* _Written problem_
Reproduce every line of the records below word for word, leaving each one unchanged.

Dataset items
━━━━━━━━━━━━━━━━━━━━━━━━━━━━━━

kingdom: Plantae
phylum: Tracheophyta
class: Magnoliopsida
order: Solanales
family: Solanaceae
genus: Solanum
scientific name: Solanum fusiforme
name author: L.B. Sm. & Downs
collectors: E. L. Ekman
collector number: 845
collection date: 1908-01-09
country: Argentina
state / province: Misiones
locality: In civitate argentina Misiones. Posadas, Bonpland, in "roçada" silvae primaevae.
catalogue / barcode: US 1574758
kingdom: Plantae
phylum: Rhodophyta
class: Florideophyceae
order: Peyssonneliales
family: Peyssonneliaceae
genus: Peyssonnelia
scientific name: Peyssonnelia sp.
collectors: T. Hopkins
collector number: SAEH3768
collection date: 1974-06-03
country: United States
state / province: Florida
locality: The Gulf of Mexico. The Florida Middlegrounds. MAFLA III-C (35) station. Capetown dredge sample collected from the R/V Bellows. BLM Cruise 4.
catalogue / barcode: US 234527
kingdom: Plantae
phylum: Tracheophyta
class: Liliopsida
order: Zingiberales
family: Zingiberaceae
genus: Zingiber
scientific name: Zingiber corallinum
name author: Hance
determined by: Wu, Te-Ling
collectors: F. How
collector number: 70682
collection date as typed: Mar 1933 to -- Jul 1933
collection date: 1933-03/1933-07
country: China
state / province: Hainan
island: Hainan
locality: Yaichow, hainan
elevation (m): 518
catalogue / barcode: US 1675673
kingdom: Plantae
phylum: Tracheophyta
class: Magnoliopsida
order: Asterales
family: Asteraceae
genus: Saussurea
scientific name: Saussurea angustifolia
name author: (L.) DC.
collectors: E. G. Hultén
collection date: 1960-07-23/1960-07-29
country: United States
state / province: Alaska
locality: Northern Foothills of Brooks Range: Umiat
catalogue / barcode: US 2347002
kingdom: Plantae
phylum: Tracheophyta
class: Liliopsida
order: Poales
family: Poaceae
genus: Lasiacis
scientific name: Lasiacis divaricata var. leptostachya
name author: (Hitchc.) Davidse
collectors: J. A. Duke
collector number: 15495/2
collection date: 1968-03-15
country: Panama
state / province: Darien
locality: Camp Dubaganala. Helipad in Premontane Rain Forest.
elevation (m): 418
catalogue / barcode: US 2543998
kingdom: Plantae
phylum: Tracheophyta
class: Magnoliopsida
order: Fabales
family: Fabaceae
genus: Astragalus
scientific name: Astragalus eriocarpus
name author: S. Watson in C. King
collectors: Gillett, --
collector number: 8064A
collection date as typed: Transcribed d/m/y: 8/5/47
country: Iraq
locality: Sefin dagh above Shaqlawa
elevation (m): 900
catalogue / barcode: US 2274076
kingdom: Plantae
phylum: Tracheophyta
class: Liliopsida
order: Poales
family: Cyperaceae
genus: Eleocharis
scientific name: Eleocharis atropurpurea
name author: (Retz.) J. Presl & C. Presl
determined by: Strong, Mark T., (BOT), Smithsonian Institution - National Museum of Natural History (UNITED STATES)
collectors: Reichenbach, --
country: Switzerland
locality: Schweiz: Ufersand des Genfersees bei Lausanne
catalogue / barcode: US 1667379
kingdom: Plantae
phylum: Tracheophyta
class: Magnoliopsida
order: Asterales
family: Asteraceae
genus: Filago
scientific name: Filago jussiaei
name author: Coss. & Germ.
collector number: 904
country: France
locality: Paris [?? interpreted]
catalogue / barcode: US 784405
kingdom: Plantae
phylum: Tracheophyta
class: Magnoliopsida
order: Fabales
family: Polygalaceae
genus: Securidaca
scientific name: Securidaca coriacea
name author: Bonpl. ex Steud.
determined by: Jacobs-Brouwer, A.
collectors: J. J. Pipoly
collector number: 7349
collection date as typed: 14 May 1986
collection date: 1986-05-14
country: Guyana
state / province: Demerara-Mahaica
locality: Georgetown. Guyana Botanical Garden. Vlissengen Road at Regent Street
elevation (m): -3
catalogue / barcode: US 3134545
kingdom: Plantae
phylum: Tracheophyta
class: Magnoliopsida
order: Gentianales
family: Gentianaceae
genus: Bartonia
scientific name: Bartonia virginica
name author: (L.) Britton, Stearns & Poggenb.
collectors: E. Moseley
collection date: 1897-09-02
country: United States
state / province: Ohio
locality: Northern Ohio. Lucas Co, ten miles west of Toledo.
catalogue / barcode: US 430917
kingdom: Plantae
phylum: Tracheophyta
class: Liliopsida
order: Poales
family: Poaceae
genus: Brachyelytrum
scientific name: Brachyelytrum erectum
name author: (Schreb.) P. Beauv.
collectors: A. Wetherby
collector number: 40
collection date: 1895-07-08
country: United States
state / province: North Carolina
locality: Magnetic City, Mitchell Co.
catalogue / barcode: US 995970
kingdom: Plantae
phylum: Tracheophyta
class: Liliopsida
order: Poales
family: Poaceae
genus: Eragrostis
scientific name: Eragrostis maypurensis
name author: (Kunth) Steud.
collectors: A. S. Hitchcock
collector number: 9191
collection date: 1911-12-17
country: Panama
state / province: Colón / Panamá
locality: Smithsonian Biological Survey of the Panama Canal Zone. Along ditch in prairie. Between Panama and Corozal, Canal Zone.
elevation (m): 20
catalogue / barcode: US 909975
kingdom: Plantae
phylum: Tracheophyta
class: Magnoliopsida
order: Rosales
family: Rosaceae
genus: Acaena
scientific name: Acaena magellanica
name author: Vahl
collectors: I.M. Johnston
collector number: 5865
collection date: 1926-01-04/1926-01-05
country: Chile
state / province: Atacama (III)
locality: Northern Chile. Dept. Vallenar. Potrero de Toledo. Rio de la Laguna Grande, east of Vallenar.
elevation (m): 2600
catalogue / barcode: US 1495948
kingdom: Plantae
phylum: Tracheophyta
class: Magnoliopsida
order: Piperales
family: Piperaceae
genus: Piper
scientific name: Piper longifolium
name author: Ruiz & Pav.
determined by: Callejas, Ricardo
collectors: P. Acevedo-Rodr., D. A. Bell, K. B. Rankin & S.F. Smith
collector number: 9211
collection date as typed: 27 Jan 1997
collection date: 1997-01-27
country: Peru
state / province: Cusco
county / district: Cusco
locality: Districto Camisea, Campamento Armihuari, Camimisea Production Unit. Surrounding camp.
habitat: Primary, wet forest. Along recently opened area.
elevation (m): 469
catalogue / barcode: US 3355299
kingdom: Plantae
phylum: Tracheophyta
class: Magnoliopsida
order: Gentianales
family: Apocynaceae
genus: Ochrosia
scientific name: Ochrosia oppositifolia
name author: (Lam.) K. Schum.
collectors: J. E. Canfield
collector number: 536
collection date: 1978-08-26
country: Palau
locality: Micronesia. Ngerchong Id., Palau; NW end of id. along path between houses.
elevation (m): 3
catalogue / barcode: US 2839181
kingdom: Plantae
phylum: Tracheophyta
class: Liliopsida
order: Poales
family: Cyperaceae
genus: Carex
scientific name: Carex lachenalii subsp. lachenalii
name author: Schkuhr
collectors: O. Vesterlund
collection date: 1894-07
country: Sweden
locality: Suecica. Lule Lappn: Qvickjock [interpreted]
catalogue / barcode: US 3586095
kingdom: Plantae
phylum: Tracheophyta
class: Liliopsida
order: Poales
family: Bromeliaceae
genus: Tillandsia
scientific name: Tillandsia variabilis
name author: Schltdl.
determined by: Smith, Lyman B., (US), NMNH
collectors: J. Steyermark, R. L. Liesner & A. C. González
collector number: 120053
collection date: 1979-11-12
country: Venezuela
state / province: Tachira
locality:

━━━━━━━━━━━━━━━━━━━━━━━━━━━━━━

* _Full solution_
kingdom: Plantae
phylum: Tracheophyta
class: Magnoliopsida
order: Solanales
family: Solanaceae
genus: Solanum
scientific name: Solanum fusiforme
name author: L.B. Sm. & Downs
collectors: E. L. Ekman
collector number: 845
collection date: 1908-01-09
country: Argentina
state / province: Misiones
locality: In civitate argentina Misiones. Posadas, Bonpland, in "roçada" silvae primaevae.
catalogue / barcode: US 1574758
kingdom: Plantae
phylum: Rhodophyta
class: Florideophyceae
order: Peyssonneliales
family: Peyssonneliaceae
genus: Peyssonnelia
scientific name: Peyssonnelia sp.
collectors: T. Hopkins
collector number: SAEH3768
collection date: 1974-06-03
country: United States
state / province: Florida
locality: The Gulf of Mexico. The Florida Middlegrounds. MAFLA III-C (35) station. Capetown dredge sample collected from the R/V Bellows. BLM Cruise 4.
catalogue / barcode: US 234527
kingdom: Plantae
phylum: Tracheophyta
class: Liliopsida
order: Zingiberales
family: Zingiberaceae
genus: Zingiber
scientific name: Zingiber corallinum
name author: Hance
determined by: Wu, Te-Ling
collectors: F. How
collector number: 70682
collection date as typed: Mar 1933 to -- Jul 1933
collection date: 1933-03/1933-07
country: China
state / province: Hainan
island: Hainan
locality: Yaichow, hainan
elevation (m): 518
catalogue / barcode: US 1675673
kingdom: Plantae
phylum: Tracheophyta
class: Magnoliopsida
order: Asterales
family: Asteraceae
genus: Saussurea
scientific name: Saussurea angustifolia
name author: (L.) DC.
collectors: E. G. Hultén
collection date: 1960-07-23/1960-07-29
country: United States
state / province: Alaska
locality: Northern Foothills of Brooks Range: Umiat
catalogue / barcode: US 2347002
kingdom: Plantae
phylum: Tracheophyta
class: Liliopsida
order: Poales
family: Poaceae
genus: Lasiacis
scientific name: Lasiacis divaricata var. leptostachya
name author: (Hitchc.) Davidse
collectors: J. A. Duke
collector number: 15495/2
collection date: 1968-03-15
country: Panama
state / province: Darien
locality: Camp Dubaganala. Helipad in Premontane Rain Forest.
elevation (m): 418
catalogue / barcode: US 2543998
kingdom: Plantae
phylum: Tracheophyta
class: Magnoliopsida
order: Fabales
family: Fabaceae
genus: Astragalus
scientific name: Astragalus eriocarpus
name author: S. Watson in C. King
collectors: Gillett, --
collector number: 8064A
collection date as typed: Transcribed d/m/y: 8/5/47
country: Iraq
locality: Sefin dagh above Shaqlawa
elevation (m): 900
catalogue / barcode: US 2274076
kingdom: Plantae
phylum: Tracheophyta
class: Liliopsida
order: Poales
family: Cyperaceae
genus: Eleocharis
scientific name: Eleocharis atropurpurea
name author: (Retz.) J. Presl & C. Presl
determined by: Strong, Mark T., (BOT), Smithsonian Institution - National Museum of Natural History (UNITED STATES)
collectors: Reichenbach, --
country: Switzerland
locality: Schweiz: Ufersand des Genfersees bei Lausanne
catalogue / barcode: US 1667379
kingdom: Plantae
phylum: Tracheophyta
class: Magnoliopsida
order: Asterales
family: Asteraceae
genus: Filago
scientific name: Filago jussiaei
name author: Coss. & Germ.
collector number: 904
country: France
locality: Paris [?? interpreted]
catalogue / barcode: US 784405
kingdom: Plantae
phylum: Tracheophyta
class: Magnoliopsida
order: Fabales
family: Polygalaceae
genus: Securidaca
scientific name: Securidaca coriacea
name author: Bonpl. ex Steud.
determined by: Jacobs-Brouwer, A.
collectors: J. J. Pipoly
collector number: 7349
collection date as typed: 14 May 1986
collection date: 1986-05-14
country: Guyana
state / province: Demerara-Mahaica
locality: Georgetown. Guyana Botanical Garden. Vlissengen Road at Regent Street
elevation (m): -3
catalogue / barcode: US 3134545
kingdom: Plantae
phylum: Tracheophyta
class: Magnoliopsida
order: Gentianales
family: Gentianaceae
genus: Bartonia
scientific name: Bartonia virginica
name author: (L.) Britton, Stearns & Poggenb.
collectors: E. Moseley
collection date: 1897-09-02
country: United States
state / province: Ohio
locality: Northern Ohio. Lucas Co, ten miles west of Toledo.
catalogue / barcode: US 430917
kingdom: Plantae
phylum: Tracheophyta
class: Liliopsida
order: Poales
family: Poaceae
genus: Brachyelytrum
scientific name: Brachyelytrum erectum
name author: (Schreb.) P. Beauv.
collectors: A. Wetherby
collector number: 40
collection date: 1895-07-08
country: United States
state / province: North Carolina
locality: Magnetic City, Mitchell Co.
catalogue / barcode: US 995970
kingdom: Plantae
phylum: Tracheophyta
class: Liliopsida
order: Poales
family: Poaceae
genus: Eragrostis
scientific name: Eragrostis maypurensis
name author: (Kunth) Steud.
collectors: A. S. Hitchcock
collector number: 9191
collection date: 1911-12-17
country: Panama
state / province: Colón / Panamá
locality: Smithsonian Biological Survey of the Panama Canal Zone. Along ditch in prairie. Between Panama and Corozal, Canal Zone.
elevation (m): 20
catalogue / barcode: US 909975
kingdom: Plantae
phylum: Tracheophyta
class: Magnoliopsida
order: Rosales
family: Rosaceae
genus: Acaena
scientific name: Acaena magellanica
name author: Vahl
collectors: I.M. Johnston
collector number: 5865
collection date: 1926-01-04/1926-01-05
country: Chile
state / province: Atacama (III)
locality: Northern Chile. Dept. Vallenar. Potrero de Toledo. Rio de la Laguna Grande, east of Vallenar.
elevation (m): 2600
catalogue / barcode: US 1495948
kingdom: Plantae
phylum: Tracheophyta
class: Magnoliopsida
order: Piperales
family: Piperaceae
genus: Piper
scientific name: Piper longifolium
name author: Ruiz & Pav.
determined by: Callejas, Ricardo
collectors: P. Acevedo-Rodr., D. A. Bell, K. B. Rankin & S.F. Smith
collector number: 9211
collection date as typed: 27 Jan 1997
collection date: 1997-01-27
country: Peru
state / province: Cusco
county / district: Cusco
locality: Districto Camisea, Campamento Armihuari, Camimisea Production Unit. Surrounding camp.
habitat: Primary, wet forest. Along recently opened area.
elevation (m): 469
catalogue / barcode: US 3355299
kingdom: Plantae
phylum: Tracheophyta
class: Magnoliopsida
order: Gentianales
family: Apocynaceae
genus: Ochrosia
scientific name: Ochrosia oppositifolia
name author: (Lam.) K. Schum.
collectors: J. E. Canfield
collector number: 536
collection date: 1978-08-26
country: Palau
locality: Micronesia. Ngerchong Id., Palau; NW end of id. along path between houses.
elevation (m): 3
catalogue / barcode: US 2839181
kingdom: Plantae
phylum: Tracheophyta
class: Liliopsida
order: Poales
family: Cyperaceae
genus: Carex
scientific name: Carex lachenalii subsp. lachenalii
name author: Schkuhr
collectors: O. Vesterlund
collection date: 1894-07
country: Sweden
locality: Suecica. Lule Lappn: Qvickjock [interpreted]
catalogue / barcode: US 3586095
kingdom: Plantae
phylum: Tracheophyta
class: Liliopsida
order: Poales
family: Bromeliaceae
genus: Tillandsia
scientific name: Tillandsia variabilis
name author: Schltdl.
determined by: Smith, Lyman B., (US), NMNH
collectors: J. Steyermark, R. L. Liesner & A. C. González
collector number: 120053
collection date: 1979-11-12
country: Venezuela
state / province: Tachira
locality:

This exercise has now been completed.